Each of the three office-bearers has written to the CoA denying that they are responsible for the delays. But one reading of the resolution passed by the BCCI Special General Meeting (SGM) in Delhi on 26 July this year will be enough to convince that it never really accepted any of the changes but only listed five points in which it saw practical difficulties.
Besides seeking the sacking of the present set of office-bearers, CoA wants to court to empower it to finalise the text of BCCI’s new constitution, implement the new fund disbursement policy immediately, appoint committees to conduct a forensic audit of each state association, which would also have an administrator appointed by the committee for supervising their electoral rolls.
CoA has sought the exclusive control of its governance, management and administration until the elections are held. However, on the basis of its functioning over six months — and the fact that two members have moved on, including one quite acrimoniously — it is hard to see the CoA having the bandwidth or the vision to find early resolution.
It appears as if CoA ignored the fact that the Supreme Court had entrusted the task of implementing the reforms to the Justice Lodha Committee, author of the reforms, in the first place. The Lodha Committee had tried for a good six months before Supreme Court invested faith in the Vinod Rai-led CoA. A year and more has gone by with no signs of mindset change within BCCI.
In sharing details of the allowances drawn by office-bearers and their staff as part of its status report, CoA wants to drive home the apparent reason for ‘honorary’ BCCI officials to remain glued to their positions of power. It might be a sound tactic to adopt but the CoA itself seemed to have tied itself up in knots by not focusing on the primary task assigned to it by the Supreme Court.
It was always clear to anyone who has observed cricket administration that the CoA would have to employ a bottom-up state associations first approach rather than attempt to reform BCCI with a top-down philosophy. For, if BCCI has to embrace a new constitution, it needs a 75 percent majority and the present dispensation from each state would not let that happen.

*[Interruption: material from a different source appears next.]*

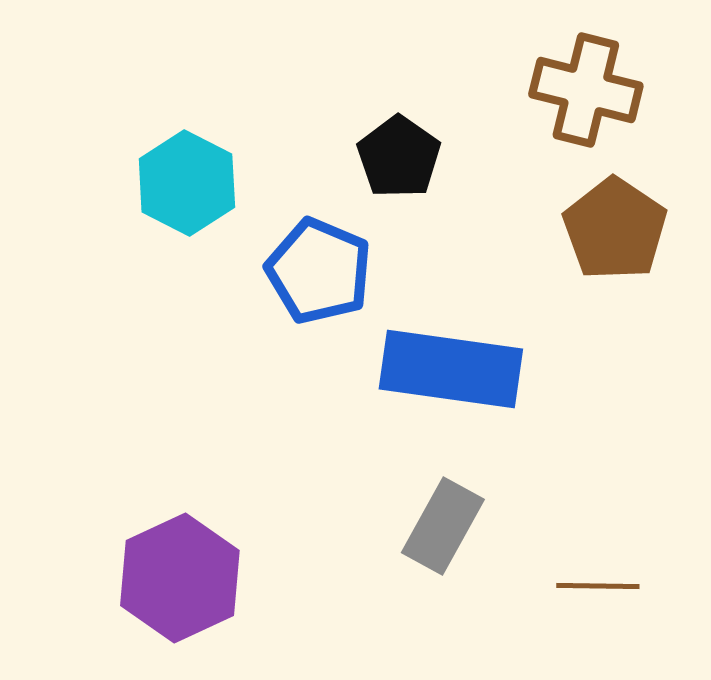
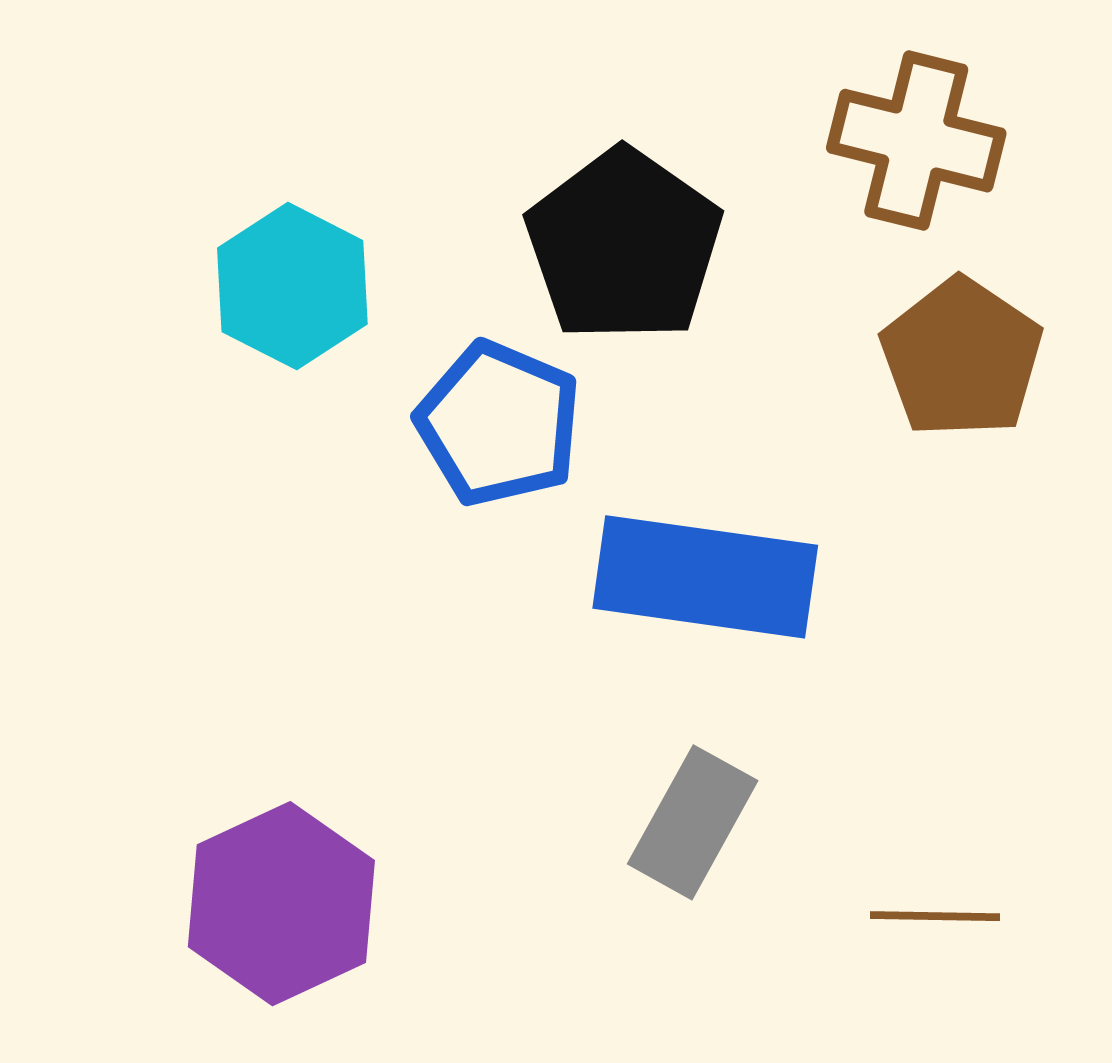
black pentagon: (399, 157) -> (624, 245), size x1.5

And that could happen only if those attending the meeting accept, understand, implement and adhere to the Supreme Court’s order in letter and spirit. Instead of seeking to ensure that the constituents of a BCCI meeting were those who bought into the Supreme Court order, CoA wasted a lot of time in talking to them, even getting ready to represent BCCI’s issues before the court. It was trying a carrot-and-stick policy when it was only assigned the task of implementing the court order.
The CoA has finally arrived at the conclusion that state/member associations of BCCI have no desire to implement the fundamental core of the reforms mandated by the Supreme Court. Curiously, CoA asked state units for details of grievance redressal officers only on 8 June and, more importantly, details of their membership only on at the beginning of August.

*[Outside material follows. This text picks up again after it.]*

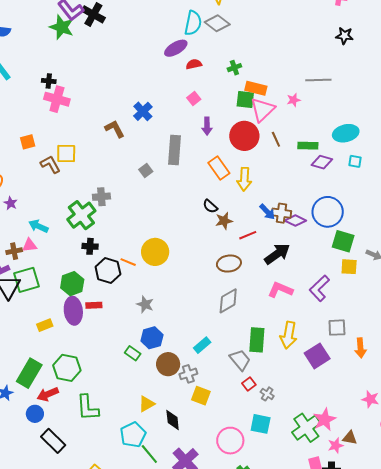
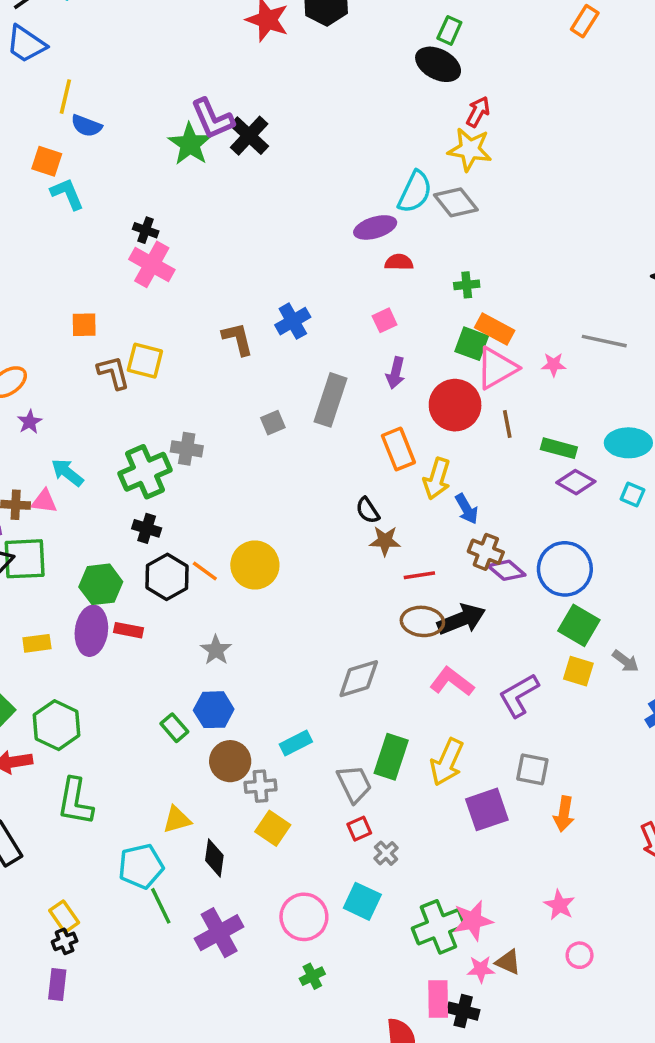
blue arrow: (267, 212) -> (467, 509), moved
brown ellipse: (229, 264) -> (422, 621), moved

It should have asked for a forensic audit of all state associations and member units a long time ago. For the state associations are the key handlers of the Board’s finances and a serious look at whether they have disbursed their monies with diligence and propriety should always have been the first step to cleaning the proverbial Augean Stables.

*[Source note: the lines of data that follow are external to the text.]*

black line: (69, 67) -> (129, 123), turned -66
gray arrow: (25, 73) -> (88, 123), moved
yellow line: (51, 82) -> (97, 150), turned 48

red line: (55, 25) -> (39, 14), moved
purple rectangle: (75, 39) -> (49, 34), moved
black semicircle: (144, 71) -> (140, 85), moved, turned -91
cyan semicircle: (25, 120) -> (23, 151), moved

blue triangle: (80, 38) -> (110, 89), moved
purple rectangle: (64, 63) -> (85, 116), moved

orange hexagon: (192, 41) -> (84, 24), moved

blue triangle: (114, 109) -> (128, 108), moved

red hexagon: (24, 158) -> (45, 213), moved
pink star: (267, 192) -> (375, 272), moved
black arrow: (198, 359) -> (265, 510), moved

It is glaring that its CoA’s latest status report sets no deadlines, though there is a reference to BCCI elections in September. It can only be hoped that the Supreme Court sets a firm target date for the whole process, at both the State and BCCI levels, to be complete. For, it will take time to find sets of eligible, experienced, committed and willing officials to run the show in each state.
If the Supreme Court is not inclined to revisit its 18 July, 2016 order and expects BCCI to carry out the changes, it will do well not to nominate any more former cricketers to the CoA. For, the committee needs members with the desire, the time and the capabilities to complete the task efficiently and quickly, without letting the glamourous role come as a distraction.